▶ Written task A
In the American Psycho review, how old was the reviewer when first reading the book?

▶ Text excerpt
Segment Open

Review | American Psycho, Bret Easton Ellis | 3 Stars

American Psycho - Bret Easton Ellis

This was almost 3.5 stars. Then I got to the end. But let’s save that for last.

 

Bret Easton Ellis’ nightmarish American Pyscho is a lot of things all smashed together: satire, social commentary, cult classic, slasher psycho-thriller. It’s not an easy book to read (as I mentioned in another post, the first time I read this I was fifteen, and six years later I wonder what on Earth I was thinking). It is physically and emotionally brutal. That being said, I did find myself struggling to put it down – in part due to morbid curiosity and in part due to the fact that Ellis is, though definitely disturbed, an indisputably good writer.

 

American Psycho follows several years in the life of slick American prince Patrick Bateman: he’s rich, he’s handsome, he’s a psychopathic serial killer. Throughout the course of the book, Bateman tortures and murders probably fifty people (that he mentions, there are almost certainly more) including colleagues, cops, hookers, cab drivers, street performers, and in one particularly disturbing incident, a small child at the zoo. There are also a number of dogs and one exceptionally large rat that inexplicably crawls out of his toilet. The killings are described in intimate detail and casually inserted between scenes of Bateman’s dates with various women, trips to the gym, and many nights out with his colleagues which typically consist of 500-dollar dinner tabs, discussions of what everyone’s wearing, and trips to the bathroom to snort pinches of cocaine off his Platinum American Express card.

Segment Closed

▶ Written task B
Reproduce the records from their first line through the line containing "РЕКОМЕНДУЕМ", including that line.

Entries taken from a collection:

Segment Open

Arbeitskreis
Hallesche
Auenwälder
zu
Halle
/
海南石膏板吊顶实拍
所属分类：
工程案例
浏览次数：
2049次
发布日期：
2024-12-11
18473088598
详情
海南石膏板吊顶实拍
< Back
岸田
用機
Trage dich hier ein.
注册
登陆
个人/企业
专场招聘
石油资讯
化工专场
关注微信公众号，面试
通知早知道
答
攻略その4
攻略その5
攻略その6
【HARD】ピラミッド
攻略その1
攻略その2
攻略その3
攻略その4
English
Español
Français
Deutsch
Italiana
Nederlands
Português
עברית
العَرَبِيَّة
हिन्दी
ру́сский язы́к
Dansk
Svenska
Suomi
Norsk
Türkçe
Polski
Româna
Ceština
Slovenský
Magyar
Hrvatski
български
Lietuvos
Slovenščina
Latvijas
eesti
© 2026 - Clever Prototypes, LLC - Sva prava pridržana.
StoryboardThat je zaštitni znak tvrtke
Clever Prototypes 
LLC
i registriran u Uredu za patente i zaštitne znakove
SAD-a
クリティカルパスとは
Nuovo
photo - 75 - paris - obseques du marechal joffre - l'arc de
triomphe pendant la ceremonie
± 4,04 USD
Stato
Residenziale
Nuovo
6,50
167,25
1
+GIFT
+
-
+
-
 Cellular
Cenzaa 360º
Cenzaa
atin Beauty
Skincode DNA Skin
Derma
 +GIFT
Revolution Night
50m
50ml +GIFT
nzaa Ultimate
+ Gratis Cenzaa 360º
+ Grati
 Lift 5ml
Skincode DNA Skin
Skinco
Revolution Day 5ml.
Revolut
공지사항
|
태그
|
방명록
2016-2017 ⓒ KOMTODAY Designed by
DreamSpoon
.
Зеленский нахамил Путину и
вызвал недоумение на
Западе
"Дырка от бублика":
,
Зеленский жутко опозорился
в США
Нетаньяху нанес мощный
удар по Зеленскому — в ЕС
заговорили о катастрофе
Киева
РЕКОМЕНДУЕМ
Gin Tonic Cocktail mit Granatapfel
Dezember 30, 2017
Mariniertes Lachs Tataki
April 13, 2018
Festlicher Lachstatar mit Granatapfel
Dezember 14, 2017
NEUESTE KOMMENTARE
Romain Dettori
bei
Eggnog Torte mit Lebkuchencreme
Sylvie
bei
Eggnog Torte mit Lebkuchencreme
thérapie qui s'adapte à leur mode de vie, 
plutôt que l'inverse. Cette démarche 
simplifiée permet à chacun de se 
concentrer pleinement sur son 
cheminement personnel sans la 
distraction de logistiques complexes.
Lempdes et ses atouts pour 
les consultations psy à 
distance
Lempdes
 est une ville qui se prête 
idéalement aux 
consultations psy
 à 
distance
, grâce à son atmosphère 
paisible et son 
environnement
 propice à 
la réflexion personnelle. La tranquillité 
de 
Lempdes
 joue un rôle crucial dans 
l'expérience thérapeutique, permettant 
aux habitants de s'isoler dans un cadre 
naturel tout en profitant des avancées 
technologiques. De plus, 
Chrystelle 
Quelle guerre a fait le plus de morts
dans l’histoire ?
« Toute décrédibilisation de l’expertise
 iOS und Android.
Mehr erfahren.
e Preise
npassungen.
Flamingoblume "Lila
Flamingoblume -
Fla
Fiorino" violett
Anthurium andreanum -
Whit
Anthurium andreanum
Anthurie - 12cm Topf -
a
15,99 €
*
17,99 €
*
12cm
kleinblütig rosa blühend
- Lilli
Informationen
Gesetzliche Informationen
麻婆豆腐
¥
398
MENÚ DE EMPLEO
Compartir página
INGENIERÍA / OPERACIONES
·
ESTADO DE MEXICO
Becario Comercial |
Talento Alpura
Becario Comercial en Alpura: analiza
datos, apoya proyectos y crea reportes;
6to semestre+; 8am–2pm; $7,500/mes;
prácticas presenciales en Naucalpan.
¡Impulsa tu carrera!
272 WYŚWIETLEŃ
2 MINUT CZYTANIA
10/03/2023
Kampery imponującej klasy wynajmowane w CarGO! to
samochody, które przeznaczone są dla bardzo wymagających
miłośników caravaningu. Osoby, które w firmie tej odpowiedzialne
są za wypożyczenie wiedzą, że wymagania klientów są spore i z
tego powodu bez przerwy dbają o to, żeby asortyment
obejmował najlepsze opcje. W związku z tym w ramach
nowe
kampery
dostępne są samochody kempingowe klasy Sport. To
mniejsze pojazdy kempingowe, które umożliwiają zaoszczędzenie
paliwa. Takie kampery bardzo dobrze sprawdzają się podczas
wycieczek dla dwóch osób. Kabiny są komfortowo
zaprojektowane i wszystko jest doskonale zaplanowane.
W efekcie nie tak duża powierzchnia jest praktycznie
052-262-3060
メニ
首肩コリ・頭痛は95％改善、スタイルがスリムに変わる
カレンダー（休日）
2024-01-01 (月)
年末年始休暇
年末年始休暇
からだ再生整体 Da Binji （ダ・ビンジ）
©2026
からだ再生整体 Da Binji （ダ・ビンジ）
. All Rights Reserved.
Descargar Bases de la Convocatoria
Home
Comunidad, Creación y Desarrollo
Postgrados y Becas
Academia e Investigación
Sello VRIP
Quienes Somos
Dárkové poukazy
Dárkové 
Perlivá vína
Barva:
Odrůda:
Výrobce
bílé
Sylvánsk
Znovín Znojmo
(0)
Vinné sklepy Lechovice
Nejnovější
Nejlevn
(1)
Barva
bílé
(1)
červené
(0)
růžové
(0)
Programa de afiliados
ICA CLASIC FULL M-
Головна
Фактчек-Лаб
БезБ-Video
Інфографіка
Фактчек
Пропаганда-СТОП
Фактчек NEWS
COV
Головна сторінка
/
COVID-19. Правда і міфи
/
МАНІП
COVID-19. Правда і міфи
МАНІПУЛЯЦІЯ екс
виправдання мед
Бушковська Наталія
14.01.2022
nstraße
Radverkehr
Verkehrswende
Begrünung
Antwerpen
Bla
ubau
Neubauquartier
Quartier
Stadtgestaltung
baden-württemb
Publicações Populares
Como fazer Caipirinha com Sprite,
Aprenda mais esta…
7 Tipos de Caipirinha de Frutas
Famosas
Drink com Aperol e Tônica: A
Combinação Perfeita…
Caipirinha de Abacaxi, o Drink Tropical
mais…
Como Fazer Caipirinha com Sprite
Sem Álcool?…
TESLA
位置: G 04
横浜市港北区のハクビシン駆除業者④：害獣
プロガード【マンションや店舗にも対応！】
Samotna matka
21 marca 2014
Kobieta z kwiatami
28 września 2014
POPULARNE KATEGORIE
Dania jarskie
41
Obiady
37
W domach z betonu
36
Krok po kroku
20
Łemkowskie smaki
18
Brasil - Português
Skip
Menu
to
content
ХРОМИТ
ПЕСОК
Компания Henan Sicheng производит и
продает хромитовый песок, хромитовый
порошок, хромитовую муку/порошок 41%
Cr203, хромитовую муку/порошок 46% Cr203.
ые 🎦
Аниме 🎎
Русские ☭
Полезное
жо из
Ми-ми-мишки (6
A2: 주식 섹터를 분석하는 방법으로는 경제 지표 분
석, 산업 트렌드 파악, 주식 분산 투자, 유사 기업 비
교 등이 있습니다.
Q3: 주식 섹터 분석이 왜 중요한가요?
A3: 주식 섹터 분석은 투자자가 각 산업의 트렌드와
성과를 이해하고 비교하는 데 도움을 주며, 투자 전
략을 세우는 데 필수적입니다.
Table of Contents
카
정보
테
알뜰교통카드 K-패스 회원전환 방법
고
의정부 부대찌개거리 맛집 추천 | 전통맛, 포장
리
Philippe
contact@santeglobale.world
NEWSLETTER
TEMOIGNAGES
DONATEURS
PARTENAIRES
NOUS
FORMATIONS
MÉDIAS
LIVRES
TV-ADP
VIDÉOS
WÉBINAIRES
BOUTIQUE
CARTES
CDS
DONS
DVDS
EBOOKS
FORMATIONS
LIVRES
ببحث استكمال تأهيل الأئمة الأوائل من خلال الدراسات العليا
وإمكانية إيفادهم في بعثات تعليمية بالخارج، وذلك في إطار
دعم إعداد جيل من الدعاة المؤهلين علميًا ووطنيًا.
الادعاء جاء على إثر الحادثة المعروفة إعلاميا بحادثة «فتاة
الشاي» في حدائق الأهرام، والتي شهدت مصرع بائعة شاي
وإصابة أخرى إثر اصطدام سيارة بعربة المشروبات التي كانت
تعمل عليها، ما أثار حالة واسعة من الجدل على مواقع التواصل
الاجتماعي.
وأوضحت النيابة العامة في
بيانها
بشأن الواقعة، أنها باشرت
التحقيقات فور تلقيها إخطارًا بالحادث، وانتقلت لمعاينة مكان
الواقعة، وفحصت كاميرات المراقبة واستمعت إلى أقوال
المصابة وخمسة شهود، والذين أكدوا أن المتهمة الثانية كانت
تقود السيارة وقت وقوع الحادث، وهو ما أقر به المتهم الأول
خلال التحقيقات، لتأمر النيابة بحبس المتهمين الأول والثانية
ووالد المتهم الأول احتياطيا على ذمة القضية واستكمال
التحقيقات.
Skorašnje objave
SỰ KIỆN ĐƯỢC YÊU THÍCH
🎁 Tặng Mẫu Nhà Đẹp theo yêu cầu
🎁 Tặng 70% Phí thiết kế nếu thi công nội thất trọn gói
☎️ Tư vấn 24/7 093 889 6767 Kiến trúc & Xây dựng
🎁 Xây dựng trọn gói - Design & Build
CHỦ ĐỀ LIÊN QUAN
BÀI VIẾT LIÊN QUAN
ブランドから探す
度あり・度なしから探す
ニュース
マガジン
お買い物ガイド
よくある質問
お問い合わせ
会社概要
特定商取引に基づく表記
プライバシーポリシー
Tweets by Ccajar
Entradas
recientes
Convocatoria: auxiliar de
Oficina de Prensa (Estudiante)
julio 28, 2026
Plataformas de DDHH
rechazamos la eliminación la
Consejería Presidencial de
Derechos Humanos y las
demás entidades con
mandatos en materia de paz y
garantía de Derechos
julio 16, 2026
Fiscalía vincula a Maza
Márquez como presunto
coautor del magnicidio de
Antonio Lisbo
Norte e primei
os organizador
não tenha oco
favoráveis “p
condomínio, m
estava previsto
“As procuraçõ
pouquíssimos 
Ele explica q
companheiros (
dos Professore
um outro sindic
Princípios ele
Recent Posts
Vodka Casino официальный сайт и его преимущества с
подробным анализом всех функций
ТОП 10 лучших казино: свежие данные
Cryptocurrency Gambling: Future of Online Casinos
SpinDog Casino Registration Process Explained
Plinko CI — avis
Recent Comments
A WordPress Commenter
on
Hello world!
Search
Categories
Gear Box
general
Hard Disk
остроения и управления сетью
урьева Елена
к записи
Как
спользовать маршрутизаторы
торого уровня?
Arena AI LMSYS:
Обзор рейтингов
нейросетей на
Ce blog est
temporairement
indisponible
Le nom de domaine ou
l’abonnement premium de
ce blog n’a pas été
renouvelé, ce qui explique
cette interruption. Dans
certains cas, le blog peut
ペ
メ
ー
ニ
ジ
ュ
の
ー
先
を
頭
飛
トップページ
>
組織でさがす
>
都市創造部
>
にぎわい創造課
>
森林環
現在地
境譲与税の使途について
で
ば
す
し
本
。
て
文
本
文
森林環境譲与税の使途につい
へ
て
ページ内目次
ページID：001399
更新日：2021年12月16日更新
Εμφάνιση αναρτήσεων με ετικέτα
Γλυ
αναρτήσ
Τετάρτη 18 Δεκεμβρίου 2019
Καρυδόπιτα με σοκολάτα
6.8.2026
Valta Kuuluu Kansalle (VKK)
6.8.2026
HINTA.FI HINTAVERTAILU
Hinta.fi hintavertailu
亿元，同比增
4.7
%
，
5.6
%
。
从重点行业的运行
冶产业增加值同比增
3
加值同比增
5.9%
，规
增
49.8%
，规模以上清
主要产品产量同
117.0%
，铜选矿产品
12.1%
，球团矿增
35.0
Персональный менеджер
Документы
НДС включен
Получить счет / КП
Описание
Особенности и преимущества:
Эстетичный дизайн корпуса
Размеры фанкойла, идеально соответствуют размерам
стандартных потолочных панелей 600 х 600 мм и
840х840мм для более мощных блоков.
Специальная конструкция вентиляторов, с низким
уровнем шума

Segment Closed

▶ Response box A
Fifteen.

▶ Response box B
Arbeitskreis
Hallesche
Auenwälder
zu
Halle
/
海南石膏板吊顶实拍
所属分类：
工程案例
浏览次数：
2049次
发布日期：
2024-12-11
18473088598
详情
海南石膏板吊顶实拍
< Back
岸田
用機
Trage dich hier ein.
注册
登陆
个人/企业
专场招聘
石油资讯
化工专场
关注微信公众号，面试
通知早知道
答
攻略その4
攻略その5
攻略その6
【HARD】ピラミッド
攻略その1
攻略その2
攻略その3
攻略その4
English
Español
Français
Deutsch
Italiana
Nederlands
Português
עברית
العَرَبِيَّة
हिन्दी
ру́сский язы́к
Dansk
Svenska
Suomi
Norsk
Türkçe
Polski
Româna
Ceština
Slovenský
Magyar
Hrvatski
български
Lietuvos
Slovenščina
Latvijas
eesti
© 2026 - Clever Prototypes, LLC - Sva prava pridržana.
StoryboardThat je zaštitni znak tvrtke
Clever Prototypes 
LLC
i registriran u Uredu za patente i zaštitne znakove
SAD-a
クリティカルパスとは
Nuovo
photo - 75 - paris - obseques du marechal joffre - l'arc de
triomphe pendant la ceremonie
± 4,04 USD
Stato
Residenziale
Nuovo
6,50
167,25
1
+GIFT
+
-
+
-
 Cellular
Cenzaa 360º
Cenzaa
atin Beauty
Skincode DNA Skin
Derma
 +GIFT
Revolution Night
50m
50ml +GIFT
nzaa Ultimate
+ Gratis Cenzaa 360º
+ Grati
 Lift 5ml
Skincode DNA Skin
Skinco
Revolution Day 5ml.
Revolut
공지사항
|
태그
|
방명록
2016-2017 ⓒ KOMTODAY Designed by
DreamSpoon
.
Зеленский нахамил Путину и
вызвал недоумение на
Западе
"Дырка от бублика":
,
Зеленский жутко опозорился
в США
Нетаньяху нанес мощный
удар по Зеленскому — в ЕС
заговорили о катастрофе
Киева
РЕКОМЕНДУЕМ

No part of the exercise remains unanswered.